Expanded ePTFE: A Transformation Guide
Before going any further, let’s expand that acronym. PTFE gaskets use Polytetrafluoroethylene as chemically resistant and heat tolerant seals. Elevating the material range, ePTFE physically “expands” the synthetic polymer. During the production phase, the already durable gasketing stuff is exposed to mechanical stretching energy. Fabric-softening heat provides the second structure-transforming ingredient. It’s here that the PTFE transitions, it opens up physically and assumes a web-like structure, which is filled with countless voids.
Loaded with Material Properties
Solid fluoropolymer nodes stretch into interconnected matrices. The expanded sheets are soft to the touch, and they’re very compressible. That’s a characteristic that any gasketing application can utilize. Moreover, this spongelike form is chemically obdurate, plus it can tolerate 250°C of baking hot heat or -240°C of arctic frost. To make gaskets that can take advantage of those twin properties, the rough and irregularly formed polymer base is layered into laminate strips. Now, with the ePTFE gasket positioned on a pipe flange, thousands of pounds of pressure can be applied. And, with the super-durable base matter capable of resisting the most caustic mediums, the seal won’t fail, not even when a chemical load flows with harsh corrosive impact.
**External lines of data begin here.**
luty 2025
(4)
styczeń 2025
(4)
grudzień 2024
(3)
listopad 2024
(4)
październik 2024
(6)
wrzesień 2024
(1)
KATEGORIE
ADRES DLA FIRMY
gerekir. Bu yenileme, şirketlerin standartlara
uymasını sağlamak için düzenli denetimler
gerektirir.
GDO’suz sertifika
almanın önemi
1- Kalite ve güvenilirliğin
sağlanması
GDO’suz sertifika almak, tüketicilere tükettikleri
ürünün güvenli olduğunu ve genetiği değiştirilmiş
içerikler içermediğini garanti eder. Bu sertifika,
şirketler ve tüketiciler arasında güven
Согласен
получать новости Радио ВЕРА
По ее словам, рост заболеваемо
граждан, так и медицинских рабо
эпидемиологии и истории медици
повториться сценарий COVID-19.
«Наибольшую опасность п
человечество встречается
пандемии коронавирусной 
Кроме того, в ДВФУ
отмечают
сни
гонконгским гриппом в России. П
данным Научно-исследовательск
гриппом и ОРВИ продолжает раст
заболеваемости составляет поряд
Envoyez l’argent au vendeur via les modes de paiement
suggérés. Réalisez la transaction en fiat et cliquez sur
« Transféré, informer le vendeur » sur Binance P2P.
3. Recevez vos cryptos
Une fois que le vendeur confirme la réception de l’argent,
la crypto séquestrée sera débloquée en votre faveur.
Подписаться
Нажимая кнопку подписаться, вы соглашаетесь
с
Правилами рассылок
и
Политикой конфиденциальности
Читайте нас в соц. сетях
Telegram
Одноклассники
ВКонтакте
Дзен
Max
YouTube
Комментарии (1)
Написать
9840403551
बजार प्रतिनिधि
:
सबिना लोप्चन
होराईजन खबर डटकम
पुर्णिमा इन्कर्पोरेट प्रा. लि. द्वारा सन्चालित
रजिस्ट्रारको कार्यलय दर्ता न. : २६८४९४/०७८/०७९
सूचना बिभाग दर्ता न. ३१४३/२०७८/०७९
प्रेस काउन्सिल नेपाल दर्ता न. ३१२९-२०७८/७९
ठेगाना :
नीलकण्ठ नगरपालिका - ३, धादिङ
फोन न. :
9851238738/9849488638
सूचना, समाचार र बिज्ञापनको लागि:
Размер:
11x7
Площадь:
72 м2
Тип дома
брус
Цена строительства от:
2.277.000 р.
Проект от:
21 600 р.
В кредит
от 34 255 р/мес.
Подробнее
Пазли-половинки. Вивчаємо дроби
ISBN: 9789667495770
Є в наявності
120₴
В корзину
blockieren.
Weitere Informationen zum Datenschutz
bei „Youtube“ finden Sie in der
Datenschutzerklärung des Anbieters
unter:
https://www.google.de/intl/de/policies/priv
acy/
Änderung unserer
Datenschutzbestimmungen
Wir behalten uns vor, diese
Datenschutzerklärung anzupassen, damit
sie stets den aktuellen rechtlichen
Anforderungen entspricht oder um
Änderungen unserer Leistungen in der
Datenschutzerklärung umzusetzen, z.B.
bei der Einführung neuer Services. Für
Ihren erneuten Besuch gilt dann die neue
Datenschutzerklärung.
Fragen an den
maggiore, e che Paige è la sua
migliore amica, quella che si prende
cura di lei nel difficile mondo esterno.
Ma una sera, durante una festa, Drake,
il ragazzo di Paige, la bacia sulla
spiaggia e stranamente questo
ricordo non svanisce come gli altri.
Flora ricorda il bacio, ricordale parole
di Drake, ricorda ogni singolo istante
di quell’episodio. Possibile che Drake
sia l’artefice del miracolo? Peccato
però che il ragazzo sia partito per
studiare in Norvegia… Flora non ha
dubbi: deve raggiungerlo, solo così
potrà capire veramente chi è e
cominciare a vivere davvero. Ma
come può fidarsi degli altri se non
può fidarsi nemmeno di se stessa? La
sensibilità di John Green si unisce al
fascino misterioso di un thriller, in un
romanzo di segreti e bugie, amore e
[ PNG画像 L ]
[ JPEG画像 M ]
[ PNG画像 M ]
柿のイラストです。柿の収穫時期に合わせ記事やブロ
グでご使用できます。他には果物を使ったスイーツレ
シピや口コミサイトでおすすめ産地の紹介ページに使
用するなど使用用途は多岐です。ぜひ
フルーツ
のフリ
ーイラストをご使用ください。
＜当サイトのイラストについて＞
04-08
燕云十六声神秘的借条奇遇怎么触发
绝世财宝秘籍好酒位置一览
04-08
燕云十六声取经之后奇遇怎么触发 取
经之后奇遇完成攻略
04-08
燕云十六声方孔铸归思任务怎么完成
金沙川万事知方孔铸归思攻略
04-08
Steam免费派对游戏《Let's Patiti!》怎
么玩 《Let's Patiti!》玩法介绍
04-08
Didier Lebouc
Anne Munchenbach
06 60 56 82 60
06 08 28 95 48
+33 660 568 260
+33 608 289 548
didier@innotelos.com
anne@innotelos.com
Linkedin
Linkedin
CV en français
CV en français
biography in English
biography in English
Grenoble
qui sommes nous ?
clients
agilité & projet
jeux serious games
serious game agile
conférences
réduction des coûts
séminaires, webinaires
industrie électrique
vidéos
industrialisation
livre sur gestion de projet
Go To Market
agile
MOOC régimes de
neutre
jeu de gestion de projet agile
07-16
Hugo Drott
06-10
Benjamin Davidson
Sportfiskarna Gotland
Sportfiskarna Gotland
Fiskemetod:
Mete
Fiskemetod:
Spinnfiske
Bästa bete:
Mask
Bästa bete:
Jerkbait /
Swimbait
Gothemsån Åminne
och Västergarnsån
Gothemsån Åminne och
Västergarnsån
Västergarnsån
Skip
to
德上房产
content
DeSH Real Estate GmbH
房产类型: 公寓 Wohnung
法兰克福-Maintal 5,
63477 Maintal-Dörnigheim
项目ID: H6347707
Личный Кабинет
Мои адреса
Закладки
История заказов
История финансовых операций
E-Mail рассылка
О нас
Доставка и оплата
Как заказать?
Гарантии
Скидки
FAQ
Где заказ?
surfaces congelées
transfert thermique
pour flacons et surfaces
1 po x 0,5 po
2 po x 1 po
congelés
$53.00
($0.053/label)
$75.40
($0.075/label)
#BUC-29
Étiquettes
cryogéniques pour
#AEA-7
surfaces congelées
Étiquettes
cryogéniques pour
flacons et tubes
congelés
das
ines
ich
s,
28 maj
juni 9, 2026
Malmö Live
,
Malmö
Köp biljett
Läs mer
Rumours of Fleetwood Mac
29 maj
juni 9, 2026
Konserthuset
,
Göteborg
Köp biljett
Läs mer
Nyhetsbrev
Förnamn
Common Applications for Expanded PTFE
Conforming to match the most geometrically intricate flange faces, all while displaying a superior strength-to-weight ratio, ePTFE gaskets are mechanically robust, yet they seem deceptively soft. Expect to see this attribute employed specifically in heat exchanger technology. Over at a high-pressure, highly acidic chemical processing plant, the expanded material is working flat-out to endure high pressures while it also packs a chemical-shielding punch. Food processing complexes or solvent-based production plants, the tough fluoropolymer-based gasketing solution will reliably generate a formidable seal.
Expanded PTFE is available as laminated gaskets or as gasket tape. The polymer base does feel deceptively soft and weak, but this sponge-like form conceals a strong matrice-exploded microstructure. Capable of enduring massive quantities of compressive flange-face stress, the seals will quickly conform to the desired seal profile while maintaining the features listed above. Look for glass-lined ePTFE products if even more sealing performance is called for from this synthetic gasketing solution.